What this exercise asks
1. In the editorial comments on the ULE draft, how many bits does the Length field occupy in the suggested diagram?
2. Continue the editorial comments on the ULE draft from the point where they stop.

Excerpted passage

I also have a few minor editorial comments (which may be helpful if you decide to prepare an updated draft):

---
Change
/ULE stream/
to
/ULE Stream
---

It would seem worthwhile drawing the diagrams in the same representation as other ULE Extensions, using the 32-bit wide format of:


       0                   1                   2                   3
       0 1 2 3 4 5 6 7 8 9 0 1 2 3 4 5 6 7 8 9 0 1 2 3 4 5 6 7 8 9 0 1
      +-+-+-+-+-+-+-+-+-+-+-+-+-+-+-+-+-+-+-+-+-+-+-+-+-+-+-+-+-+-+-+-+
      |D|        Length  (15b)        |         Type = 0x????         |
      +-+-+-+-+-+-+-+-+-+-+-+-+-+-+-+-+-+-+-+-+-+-+-+-+-+-+-+-+-+-+-+-+

---

I'd suggest creating a two reference subsections, one
"Normative References"
and one
"Informative References"

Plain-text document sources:

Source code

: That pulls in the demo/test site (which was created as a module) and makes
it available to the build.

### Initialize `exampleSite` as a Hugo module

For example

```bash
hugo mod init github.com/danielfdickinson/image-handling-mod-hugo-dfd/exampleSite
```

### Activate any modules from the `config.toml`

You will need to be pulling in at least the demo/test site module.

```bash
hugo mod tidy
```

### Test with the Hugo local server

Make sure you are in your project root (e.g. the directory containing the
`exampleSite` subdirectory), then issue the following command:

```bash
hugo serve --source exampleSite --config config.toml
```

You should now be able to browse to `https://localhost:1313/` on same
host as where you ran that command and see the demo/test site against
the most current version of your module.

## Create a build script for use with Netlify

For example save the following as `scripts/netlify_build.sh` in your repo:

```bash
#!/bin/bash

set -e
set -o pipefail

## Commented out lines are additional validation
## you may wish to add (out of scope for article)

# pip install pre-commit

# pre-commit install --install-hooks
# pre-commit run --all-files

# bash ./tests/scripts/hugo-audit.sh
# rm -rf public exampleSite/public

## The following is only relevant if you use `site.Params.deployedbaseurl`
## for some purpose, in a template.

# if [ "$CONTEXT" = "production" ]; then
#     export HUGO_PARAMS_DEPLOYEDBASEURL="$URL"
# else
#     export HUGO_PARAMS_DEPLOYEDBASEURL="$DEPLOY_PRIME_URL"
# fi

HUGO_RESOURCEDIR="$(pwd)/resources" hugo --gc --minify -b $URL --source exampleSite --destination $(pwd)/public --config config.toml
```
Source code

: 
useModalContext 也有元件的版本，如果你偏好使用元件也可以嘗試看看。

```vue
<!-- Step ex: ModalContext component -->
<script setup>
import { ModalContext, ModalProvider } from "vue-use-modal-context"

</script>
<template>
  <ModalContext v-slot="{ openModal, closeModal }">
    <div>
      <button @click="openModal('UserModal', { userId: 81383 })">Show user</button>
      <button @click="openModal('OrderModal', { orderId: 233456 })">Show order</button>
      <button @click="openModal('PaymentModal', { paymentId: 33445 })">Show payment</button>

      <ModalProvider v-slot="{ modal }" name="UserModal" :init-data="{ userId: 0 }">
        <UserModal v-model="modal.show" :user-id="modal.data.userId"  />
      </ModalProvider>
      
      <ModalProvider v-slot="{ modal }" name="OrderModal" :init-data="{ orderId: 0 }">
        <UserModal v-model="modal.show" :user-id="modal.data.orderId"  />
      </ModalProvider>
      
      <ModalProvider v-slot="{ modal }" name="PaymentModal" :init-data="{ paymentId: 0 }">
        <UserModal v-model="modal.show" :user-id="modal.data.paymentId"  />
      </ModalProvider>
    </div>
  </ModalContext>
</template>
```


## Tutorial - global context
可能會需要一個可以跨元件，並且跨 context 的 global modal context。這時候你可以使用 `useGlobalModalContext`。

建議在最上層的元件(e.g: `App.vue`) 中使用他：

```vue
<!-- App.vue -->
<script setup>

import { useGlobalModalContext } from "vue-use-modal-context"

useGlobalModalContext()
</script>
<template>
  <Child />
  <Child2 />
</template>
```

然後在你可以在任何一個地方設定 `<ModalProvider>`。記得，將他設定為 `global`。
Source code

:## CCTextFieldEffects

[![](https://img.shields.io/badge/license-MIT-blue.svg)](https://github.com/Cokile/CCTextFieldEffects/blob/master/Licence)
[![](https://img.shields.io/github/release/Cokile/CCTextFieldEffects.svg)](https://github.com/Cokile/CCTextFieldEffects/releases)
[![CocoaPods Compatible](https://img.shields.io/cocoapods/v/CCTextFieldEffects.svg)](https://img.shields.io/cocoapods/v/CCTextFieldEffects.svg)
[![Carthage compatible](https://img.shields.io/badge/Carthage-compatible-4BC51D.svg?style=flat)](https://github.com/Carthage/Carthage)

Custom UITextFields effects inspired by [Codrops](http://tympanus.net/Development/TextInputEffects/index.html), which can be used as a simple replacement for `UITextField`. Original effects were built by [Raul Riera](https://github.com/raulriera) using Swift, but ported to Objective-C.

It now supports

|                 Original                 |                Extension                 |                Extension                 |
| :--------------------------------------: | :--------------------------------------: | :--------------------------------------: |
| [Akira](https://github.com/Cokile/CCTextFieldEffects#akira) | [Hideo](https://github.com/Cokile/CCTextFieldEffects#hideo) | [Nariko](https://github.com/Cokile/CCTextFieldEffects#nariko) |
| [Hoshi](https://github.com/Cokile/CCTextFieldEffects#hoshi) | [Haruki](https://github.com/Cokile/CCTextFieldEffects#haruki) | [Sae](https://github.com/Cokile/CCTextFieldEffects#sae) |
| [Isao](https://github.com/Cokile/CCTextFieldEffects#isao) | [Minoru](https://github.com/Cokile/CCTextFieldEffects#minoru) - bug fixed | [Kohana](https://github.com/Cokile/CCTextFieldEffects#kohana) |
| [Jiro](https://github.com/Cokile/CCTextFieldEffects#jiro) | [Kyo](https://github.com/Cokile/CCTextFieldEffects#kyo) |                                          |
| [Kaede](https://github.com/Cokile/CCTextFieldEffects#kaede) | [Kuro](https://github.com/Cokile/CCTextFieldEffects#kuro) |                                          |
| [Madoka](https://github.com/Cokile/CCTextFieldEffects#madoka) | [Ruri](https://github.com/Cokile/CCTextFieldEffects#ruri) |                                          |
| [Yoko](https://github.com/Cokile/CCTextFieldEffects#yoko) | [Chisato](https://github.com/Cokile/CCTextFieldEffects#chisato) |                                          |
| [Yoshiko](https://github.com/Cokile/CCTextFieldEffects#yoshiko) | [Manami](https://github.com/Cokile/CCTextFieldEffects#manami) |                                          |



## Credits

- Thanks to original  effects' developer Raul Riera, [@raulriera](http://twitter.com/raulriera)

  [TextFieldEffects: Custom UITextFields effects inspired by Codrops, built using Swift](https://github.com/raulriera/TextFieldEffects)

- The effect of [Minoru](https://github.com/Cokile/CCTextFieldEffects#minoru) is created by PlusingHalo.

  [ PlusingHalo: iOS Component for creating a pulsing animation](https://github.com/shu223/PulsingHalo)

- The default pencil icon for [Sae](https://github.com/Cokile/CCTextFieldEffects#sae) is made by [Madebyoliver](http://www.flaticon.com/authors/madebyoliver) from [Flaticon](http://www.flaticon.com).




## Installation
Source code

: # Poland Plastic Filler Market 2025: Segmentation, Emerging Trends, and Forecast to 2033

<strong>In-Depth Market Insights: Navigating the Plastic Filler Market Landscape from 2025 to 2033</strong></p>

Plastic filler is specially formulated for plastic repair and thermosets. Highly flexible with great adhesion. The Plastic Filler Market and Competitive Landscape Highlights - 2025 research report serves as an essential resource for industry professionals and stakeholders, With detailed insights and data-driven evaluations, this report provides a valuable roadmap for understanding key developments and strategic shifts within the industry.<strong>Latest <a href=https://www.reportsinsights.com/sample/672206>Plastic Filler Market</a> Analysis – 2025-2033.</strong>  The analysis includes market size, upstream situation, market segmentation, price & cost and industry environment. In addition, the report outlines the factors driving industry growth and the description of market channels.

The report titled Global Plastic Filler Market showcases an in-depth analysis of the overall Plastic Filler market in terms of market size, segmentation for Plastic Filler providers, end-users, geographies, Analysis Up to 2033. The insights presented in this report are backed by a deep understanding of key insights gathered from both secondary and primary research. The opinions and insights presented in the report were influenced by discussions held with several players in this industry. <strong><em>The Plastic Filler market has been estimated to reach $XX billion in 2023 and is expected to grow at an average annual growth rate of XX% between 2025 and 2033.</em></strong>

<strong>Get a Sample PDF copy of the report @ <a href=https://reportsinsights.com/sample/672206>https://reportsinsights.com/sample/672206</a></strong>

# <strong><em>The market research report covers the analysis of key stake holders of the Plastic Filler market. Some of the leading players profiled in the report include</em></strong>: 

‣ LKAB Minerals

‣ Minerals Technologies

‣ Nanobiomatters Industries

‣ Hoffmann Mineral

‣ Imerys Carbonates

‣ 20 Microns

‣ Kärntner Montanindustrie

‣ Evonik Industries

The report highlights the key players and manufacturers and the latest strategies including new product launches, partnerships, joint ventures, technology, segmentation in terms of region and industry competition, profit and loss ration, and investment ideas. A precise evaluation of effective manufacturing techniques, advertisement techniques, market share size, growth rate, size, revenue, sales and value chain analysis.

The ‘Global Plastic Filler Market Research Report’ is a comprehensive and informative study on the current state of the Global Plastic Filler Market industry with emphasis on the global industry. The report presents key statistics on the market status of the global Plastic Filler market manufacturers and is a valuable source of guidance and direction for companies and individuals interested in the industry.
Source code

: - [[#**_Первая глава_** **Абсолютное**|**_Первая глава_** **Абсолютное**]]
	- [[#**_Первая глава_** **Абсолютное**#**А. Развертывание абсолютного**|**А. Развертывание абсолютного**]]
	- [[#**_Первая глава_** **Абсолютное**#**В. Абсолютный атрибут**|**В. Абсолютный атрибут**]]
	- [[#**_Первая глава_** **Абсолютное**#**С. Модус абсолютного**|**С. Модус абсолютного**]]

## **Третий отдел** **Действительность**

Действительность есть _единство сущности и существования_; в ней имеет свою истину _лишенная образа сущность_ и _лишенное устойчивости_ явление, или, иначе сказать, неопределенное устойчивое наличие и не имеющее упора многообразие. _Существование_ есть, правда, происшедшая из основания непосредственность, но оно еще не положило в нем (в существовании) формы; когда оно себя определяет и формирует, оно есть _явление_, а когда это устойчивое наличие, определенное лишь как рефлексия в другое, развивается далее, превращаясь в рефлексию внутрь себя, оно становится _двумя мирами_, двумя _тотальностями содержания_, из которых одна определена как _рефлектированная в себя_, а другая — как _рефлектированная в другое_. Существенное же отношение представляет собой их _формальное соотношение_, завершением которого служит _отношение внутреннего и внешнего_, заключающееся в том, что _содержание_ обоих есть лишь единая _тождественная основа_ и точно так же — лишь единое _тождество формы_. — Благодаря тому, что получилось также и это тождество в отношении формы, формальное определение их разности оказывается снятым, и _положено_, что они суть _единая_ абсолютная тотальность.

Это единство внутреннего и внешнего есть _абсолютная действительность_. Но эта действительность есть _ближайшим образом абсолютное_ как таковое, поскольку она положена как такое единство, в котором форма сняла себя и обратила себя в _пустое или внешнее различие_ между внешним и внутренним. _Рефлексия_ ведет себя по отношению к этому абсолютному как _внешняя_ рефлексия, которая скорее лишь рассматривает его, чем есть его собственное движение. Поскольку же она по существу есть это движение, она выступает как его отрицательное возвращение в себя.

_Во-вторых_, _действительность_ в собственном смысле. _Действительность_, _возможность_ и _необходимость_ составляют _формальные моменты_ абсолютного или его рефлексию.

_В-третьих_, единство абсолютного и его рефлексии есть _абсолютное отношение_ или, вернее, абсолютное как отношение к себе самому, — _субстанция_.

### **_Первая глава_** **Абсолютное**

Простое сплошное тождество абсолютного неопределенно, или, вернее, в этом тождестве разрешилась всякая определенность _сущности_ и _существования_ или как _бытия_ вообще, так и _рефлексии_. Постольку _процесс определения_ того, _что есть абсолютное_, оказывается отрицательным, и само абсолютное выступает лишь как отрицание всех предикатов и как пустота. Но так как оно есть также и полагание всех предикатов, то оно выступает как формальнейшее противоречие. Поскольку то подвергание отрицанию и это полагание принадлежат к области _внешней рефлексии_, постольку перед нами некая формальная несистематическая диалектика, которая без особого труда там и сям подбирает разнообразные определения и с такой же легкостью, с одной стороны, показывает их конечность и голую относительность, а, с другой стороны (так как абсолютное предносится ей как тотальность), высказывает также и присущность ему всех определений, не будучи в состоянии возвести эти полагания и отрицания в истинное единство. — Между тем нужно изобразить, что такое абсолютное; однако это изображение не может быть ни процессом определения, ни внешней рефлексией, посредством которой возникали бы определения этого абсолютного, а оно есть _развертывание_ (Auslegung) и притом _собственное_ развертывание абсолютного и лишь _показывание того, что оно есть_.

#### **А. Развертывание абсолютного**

Answers to the exercise
1. 15 bits

2.
I'd suggest replacing GSE with the ETSI Specification reference:

   [GSE] TS 102 606 "Digital Video Broadcasting (DVB); Generic Stream
   Encapsulation (GSE) Protocol, "European Telecommunication Standards,
   Institute (ETSI), 2007.

I'd suggesting a normative reference to:

   [RFC4326] Fairhurst, G. and B. Collini-Nocker, "Unidirectional
   Lightweight Encapsulation (ULE) for transmission of IP datagrams
   over an MPEG-2 Transport Stream", RFC 4326, December 2005.

I'd suggest placing the following as Informative references :

[DIX]
[ISO-MPEG2]
[ITU-H222]
[RFC3077]

You may like to provide an informational reference to the following for terminology and architecture:

   [RFC4259] Montpetit, M.-J., Fairhurst, G., Clausen, H., Collini-
   Nocker, B., and H. Linder, "A Framework for Transmission of IP
   Datagrams over MPEG-2 Networks", RFC 4259, November 2006.






Okay, noted. Thank you very much for your feedback. I shall try to send an updated draft within this 2 weeks.